=== Activity ===
Output, word for word, the lines of this listing that fall between the line with "Terrorismus und Krieg!" and the line with "XXVI. Parteitag der KPD", counting both of those lines, and no others.

=== Data supplied ===

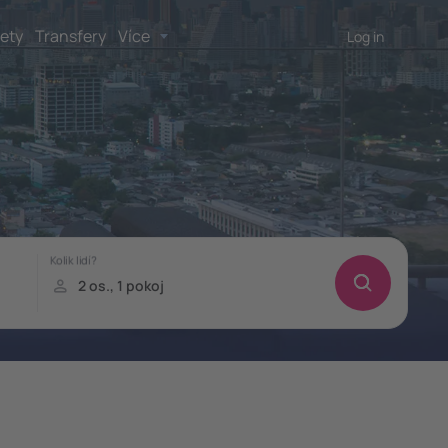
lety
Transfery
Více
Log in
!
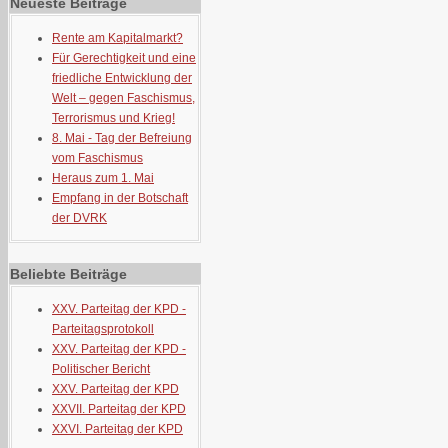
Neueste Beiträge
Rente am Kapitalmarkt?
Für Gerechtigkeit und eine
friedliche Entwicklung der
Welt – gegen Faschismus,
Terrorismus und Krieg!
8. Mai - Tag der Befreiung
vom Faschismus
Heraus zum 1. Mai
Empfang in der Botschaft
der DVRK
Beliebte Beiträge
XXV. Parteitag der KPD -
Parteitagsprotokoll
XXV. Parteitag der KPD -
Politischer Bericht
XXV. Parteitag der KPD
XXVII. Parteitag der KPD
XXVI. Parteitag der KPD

---

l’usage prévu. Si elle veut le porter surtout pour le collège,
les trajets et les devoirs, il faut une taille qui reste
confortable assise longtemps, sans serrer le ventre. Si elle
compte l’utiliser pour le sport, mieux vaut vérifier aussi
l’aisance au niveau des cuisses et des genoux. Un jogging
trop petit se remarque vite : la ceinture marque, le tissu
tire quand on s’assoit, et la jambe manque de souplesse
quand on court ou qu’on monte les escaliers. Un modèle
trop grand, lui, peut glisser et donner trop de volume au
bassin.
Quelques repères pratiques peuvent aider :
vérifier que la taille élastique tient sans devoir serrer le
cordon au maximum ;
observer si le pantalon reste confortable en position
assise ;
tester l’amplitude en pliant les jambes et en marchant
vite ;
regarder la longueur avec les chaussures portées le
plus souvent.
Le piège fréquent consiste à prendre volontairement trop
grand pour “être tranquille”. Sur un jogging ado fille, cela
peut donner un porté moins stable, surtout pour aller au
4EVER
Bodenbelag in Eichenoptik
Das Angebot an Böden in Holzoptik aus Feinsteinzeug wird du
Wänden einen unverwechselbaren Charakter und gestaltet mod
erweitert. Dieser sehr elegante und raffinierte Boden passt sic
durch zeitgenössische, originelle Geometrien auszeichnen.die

--

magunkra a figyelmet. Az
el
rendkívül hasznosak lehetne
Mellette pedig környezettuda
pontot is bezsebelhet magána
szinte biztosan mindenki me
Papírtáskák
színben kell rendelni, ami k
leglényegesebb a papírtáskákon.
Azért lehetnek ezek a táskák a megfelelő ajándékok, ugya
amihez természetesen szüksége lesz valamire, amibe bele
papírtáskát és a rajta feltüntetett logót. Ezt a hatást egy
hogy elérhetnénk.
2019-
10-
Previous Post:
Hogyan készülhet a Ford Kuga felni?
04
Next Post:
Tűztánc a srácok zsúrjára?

=== Exercise output ===
Terrorismus und Krieg!
8. Mai - Tag der Befreiung
vom Faschismus
Heraus zum 1. Mai
Empfang in der Botschaft
der DVRK
Beliebte Beiträge
XXV. Parteitag der KPD -
Parteitagsprotokoll
XXV. Parteitag der KPD -
Politischer Bericht
XXV. Parteitag der KPD
XXVII. Parteitag der KPD
XXVI. Parteitag der KPD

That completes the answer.